The maker of popular dietary supplements again won dismissal of an investor lawsuit accusing it of lying about the legitimacy of the company’s business operations.

The lawsuit led by the Oklahoma Firefighters Pension and Retirement System claims shareholders lost money after Ackman accused the company of being a pyramid scheme.

U.S. District Judge Dale S. Fischer in Los Angeles threw out the complaint Tuesday, saying investors failed to show the company or Chief Executive Officer Michael O. Johnson knew of wrongdoing, a requirement needed to back the claims.

The judge gave the fund until Aug. 27 to file a new complaint. An earlier version of the suit was rejected by the same judge in March after he found Ackman’s claims alone weren’t sufficient evidence that Herbalife committed fraud.

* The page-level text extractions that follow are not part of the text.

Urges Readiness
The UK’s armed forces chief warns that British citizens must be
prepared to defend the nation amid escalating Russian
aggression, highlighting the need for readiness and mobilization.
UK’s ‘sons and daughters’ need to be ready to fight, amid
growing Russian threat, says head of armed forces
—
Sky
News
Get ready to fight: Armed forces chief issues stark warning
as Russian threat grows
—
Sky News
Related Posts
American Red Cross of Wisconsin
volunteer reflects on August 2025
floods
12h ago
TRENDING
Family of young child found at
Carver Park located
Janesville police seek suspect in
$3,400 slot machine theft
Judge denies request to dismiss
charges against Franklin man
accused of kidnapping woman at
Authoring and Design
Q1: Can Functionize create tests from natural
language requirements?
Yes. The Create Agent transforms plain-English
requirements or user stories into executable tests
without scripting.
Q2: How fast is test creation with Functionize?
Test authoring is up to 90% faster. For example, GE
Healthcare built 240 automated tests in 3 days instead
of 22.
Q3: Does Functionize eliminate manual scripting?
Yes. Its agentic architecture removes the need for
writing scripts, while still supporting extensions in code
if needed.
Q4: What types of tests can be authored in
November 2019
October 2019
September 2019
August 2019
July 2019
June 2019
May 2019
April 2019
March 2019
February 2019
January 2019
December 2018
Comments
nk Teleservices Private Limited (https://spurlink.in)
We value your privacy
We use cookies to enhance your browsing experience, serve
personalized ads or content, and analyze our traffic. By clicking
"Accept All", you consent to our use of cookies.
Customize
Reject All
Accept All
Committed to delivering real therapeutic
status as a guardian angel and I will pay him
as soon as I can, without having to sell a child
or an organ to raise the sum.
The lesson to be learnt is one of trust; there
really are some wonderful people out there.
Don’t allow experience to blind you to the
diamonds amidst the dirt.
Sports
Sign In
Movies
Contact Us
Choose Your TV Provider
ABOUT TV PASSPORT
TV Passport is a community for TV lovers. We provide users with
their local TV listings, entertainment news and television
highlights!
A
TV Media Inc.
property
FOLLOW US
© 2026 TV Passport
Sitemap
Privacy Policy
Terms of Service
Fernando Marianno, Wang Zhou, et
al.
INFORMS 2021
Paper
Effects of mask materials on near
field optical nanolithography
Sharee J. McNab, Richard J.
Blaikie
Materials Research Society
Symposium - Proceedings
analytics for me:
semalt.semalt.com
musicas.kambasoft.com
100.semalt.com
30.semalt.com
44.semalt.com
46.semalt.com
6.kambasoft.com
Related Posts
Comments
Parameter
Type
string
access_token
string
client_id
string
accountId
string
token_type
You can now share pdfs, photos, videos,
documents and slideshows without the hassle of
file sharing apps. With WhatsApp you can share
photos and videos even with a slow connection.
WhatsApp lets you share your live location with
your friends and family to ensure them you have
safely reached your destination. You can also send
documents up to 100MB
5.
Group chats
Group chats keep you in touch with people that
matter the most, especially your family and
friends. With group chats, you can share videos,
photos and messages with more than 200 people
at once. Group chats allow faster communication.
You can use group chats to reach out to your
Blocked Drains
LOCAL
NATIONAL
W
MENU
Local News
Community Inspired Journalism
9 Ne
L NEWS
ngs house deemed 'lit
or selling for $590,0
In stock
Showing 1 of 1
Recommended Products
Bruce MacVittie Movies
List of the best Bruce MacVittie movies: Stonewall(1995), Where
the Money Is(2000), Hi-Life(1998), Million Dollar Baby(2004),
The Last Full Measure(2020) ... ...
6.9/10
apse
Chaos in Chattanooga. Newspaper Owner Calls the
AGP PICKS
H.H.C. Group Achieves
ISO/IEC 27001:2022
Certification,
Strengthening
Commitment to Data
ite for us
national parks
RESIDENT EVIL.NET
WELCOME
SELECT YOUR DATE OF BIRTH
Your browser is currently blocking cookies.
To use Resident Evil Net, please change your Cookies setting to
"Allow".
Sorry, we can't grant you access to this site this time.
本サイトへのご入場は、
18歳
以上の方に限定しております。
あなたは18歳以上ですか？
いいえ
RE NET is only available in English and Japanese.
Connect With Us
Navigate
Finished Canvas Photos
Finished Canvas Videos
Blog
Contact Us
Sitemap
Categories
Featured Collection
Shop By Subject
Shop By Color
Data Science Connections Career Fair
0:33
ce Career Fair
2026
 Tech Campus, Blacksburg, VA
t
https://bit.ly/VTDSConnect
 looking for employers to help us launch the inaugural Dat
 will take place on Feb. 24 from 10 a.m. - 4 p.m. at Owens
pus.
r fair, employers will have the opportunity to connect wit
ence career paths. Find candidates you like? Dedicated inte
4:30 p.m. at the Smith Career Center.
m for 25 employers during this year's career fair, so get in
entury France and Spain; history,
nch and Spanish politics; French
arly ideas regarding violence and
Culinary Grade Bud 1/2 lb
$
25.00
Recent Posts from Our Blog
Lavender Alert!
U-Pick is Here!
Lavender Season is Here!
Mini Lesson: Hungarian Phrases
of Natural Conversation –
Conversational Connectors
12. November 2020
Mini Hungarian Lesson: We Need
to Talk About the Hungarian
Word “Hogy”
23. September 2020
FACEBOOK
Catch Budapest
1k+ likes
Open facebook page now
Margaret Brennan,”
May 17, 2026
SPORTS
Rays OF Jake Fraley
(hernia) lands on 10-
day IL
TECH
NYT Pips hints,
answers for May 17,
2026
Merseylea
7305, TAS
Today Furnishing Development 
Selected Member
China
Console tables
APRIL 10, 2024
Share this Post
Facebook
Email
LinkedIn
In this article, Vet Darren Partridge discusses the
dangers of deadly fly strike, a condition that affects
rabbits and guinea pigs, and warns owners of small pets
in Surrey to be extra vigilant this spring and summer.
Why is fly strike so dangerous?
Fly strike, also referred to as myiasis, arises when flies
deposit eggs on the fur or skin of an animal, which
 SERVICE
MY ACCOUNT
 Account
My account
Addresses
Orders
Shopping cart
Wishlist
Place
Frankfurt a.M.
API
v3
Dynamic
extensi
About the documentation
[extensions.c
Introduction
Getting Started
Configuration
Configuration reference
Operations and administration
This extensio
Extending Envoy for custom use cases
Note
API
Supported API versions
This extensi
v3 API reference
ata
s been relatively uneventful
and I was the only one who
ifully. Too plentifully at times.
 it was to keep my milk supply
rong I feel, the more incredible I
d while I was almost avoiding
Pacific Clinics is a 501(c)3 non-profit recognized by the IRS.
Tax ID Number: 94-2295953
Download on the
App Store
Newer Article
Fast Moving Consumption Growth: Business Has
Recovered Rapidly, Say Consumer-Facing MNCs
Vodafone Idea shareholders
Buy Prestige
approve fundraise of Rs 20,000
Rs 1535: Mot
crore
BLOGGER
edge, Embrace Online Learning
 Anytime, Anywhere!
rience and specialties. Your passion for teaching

Herbalife, based in Los Angeles, relies on an outside network of distributors to sell its weight-loss shakes, supplements and other nutrition products -- an approach known as multilevel marketing.

Ackman and his fund, Pershing Square Capital Management, have waged a more than two-year campaign against Herbalife, saying the nutrition company is a scam and can’t survive.

While the Tuesday ruling is a victory for Herbalife, it doesn’t bar other investors from suing if they come forward with proof that fraud led to stock losses. The case has no bearing on a Federal Trade Commission probe of Herbalife’s business practices that began last year.

Jon Tostrud, a lawyer for the investors, and Herbalife spokesman Julian Cacchioli didn’t immediately return calls for comment on the decision.

The case is In re Herbalife Ltd. Securities Litigation, 14-cv-02850, U.S. District Court, Central District of California (Los Angeles).